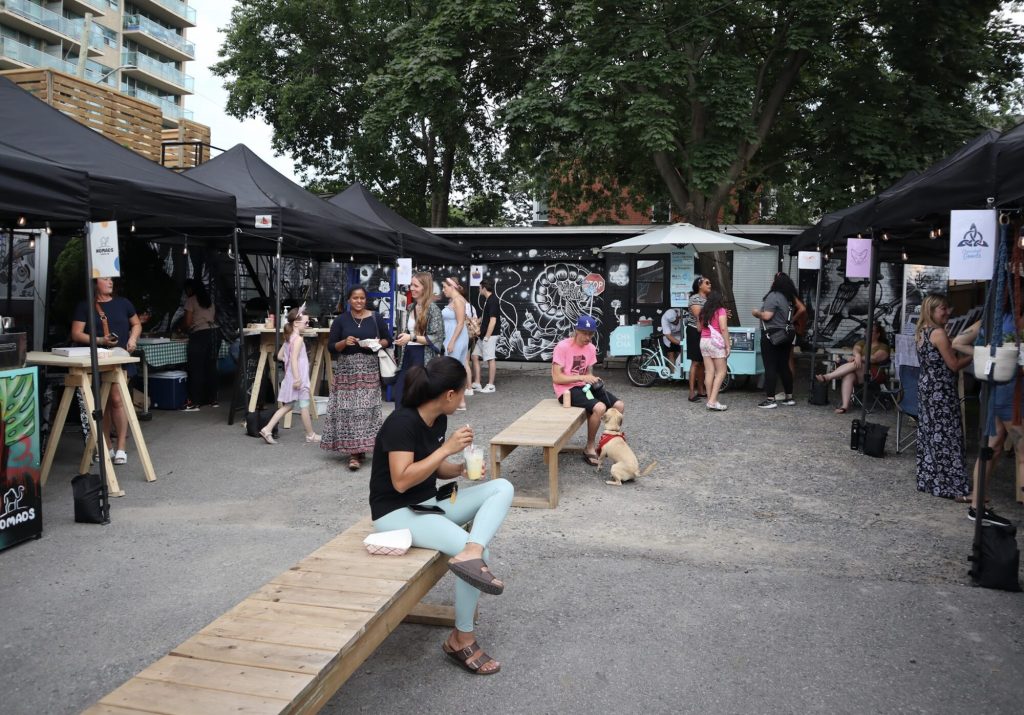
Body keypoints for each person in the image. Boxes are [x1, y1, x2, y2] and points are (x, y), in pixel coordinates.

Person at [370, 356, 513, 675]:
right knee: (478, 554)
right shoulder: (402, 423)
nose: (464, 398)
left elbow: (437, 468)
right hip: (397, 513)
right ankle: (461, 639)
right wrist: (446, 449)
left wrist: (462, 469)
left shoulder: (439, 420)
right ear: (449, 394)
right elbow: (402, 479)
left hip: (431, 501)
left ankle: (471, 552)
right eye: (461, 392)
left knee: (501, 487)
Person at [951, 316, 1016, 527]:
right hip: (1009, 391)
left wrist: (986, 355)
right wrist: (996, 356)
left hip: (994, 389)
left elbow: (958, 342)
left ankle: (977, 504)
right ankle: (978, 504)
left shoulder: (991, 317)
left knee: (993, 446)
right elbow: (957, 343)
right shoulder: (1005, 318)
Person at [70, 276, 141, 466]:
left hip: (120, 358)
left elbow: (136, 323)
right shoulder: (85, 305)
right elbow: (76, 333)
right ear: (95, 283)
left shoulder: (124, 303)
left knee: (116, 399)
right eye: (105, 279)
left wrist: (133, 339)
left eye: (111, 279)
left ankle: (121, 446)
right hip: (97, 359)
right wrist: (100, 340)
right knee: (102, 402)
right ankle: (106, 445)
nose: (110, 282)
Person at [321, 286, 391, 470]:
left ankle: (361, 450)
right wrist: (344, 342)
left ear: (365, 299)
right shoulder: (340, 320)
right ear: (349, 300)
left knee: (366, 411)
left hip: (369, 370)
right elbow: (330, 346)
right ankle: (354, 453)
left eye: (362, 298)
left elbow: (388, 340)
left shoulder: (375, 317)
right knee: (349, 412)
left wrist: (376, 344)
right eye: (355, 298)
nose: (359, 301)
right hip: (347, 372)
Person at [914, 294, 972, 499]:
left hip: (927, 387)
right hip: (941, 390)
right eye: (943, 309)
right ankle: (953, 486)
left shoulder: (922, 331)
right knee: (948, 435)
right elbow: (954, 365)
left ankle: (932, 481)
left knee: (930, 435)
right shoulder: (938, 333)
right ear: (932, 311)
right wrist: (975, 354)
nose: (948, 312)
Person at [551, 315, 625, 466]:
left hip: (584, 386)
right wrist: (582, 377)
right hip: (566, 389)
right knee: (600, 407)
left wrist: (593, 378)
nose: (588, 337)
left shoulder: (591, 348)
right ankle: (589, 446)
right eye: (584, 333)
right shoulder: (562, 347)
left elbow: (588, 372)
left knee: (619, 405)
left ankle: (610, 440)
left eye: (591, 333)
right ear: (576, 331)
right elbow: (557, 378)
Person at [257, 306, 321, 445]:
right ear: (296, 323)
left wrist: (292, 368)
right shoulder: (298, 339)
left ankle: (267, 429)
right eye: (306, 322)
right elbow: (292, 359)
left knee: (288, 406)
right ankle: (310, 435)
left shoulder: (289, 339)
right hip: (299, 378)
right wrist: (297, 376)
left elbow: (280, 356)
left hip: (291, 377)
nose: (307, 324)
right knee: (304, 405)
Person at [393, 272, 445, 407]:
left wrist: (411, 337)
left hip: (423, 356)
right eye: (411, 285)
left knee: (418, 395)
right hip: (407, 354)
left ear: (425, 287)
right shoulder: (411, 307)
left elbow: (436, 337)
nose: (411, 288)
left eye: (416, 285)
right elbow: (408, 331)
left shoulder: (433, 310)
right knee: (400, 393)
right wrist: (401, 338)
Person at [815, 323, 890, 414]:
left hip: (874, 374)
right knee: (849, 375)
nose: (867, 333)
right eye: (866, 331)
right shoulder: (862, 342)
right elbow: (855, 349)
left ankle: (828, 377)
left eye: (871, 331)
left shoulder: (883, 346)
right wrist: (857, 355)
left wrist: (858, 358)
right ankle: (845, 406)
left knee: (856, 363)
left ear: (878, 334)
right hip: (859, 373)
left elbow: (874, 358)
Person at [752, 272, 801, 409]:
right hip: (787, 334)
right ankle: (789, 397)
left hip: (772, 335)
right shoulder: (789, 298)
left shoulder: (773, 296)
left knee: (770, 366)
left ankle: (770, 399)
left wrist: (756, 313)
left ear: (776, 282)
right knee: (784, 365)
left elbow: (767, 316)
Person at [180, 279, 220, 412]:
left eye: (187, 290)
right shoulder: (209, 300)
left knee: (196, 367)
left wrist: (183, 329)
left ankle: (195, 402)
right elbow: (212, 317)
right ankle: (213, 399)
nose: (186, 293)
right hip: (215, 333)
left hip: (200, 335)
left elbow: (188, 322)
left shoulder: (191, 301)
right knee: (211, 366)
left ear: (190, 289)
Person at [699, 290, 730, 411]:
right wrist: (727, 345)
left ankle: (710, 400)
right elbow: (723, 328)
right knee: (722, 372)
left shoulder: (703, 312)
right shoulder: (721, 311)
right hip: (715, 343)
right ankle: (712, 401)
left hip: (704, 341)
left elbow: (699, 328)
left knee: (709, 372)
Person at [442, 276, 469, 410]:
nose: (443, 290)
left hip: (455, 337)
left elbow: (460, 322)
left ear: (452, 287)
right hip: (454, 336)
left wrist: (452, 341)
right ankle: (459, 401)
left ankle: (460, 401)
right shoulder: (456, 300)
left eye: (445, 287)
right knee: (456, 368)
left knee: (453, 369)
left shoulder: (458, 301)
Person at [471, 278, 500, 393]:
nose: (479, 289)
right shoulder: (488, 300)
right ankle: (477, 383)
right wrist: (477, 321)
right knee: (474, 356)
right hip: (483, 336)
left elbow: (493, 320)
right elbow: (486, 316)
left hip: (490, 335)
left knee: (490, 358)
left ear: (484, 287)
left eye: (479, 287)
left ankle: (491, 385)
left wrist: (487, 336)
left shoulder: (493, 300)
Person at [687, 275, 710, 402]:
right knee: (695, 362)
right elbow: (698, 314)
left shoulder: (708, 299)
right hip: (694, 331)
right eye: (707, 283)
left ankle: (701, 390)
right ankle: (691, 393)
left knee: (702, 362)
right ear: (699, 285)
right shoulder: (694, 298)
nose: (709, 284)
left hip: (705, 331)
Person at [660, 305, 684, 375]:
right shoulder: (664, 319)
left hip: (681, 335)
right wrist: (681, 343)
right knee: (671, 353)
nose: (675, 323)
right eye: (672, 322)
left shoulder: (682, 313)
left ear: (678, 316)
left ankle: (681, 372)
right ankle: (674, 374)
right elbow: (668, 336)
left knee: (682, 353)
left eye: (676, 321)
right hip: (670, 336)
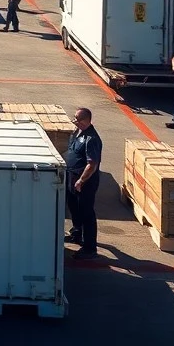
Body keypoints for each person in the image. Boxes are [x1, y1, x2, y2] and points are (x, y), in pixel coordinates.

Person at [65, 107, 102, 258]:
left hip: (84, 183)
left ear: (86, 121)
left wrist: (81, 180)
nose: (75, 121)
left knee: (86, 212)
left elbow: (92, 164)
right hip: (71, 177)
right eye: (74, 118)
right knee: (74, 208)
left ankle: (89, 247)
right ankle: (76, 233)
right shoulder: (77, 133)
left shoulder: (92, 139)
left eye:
---+---
[Exercise objective] Give again, exactly, the lines from the start of the data through the one holding "left knee: (116, 399)"; omit the pictures.

[The answer]
Body keypoints for each person in the image. Boxes are [x1, y1, x2, y2] and points are (x, y), in pixel coordinates.

Person at [370, 356, 513, 675]:
right knee: (478, 554)
right shoulder: (402, 423)
nose: (464, 398)
left elbow: (437, 468)
right hip: (397, 513)
right ankle: (461, 639)
right wrist: (446, 449)
left wrist: (462, 469)
left shoulder: (439, 420)
right ear: (449, 394)
right elbow: (402, 479)
left hip: (431, 501)
left ankle: (471, 552)
right eye: (461, 392)
left knee: (501, 487)
Person at [951, 316, 1016, 527]:
right hip: (1009, 391)
left wrist: (986, 355)
right wrist: (996, 356)
left hip: (994, 389)
left elbow: (958, 342)
left ankle: (977, 504)
right ankle: (978, 504)
left shoulder: (991, 317)
left knee: (993, 446)
right elbow: (957, 343)
right shoulder: (1005, 318)
Person at [70, 276, 141, 466]:
left hip: (120, 358)
left elbow: (136, 323)
right shoulder: (85, 305)
right elbow: (76, 333)
right ear: (95, 283)
left shoulder: (124, 303)
left knee: (116, 399)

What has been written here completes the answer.